(Data records)
========

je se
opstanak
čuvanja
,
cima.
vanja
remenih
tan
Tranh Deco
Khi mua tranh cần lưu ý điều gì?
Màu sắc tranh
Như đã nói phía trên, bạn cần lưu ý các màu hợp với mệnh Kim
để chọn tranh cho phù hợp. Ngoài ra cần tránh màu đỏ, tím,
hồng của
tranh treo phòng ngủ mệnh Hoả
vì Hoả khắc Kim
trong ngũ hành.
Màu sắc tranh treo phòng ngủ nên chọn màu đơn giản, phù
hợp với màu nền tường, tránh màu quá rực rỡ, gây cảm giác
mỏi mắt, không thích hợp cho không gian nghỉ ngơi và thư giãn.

========

> _TO DO_: The records are above. How many lines in them contain the word "phòng"? Give the number alone.

> _RESULT FOR THIS TASK_: 2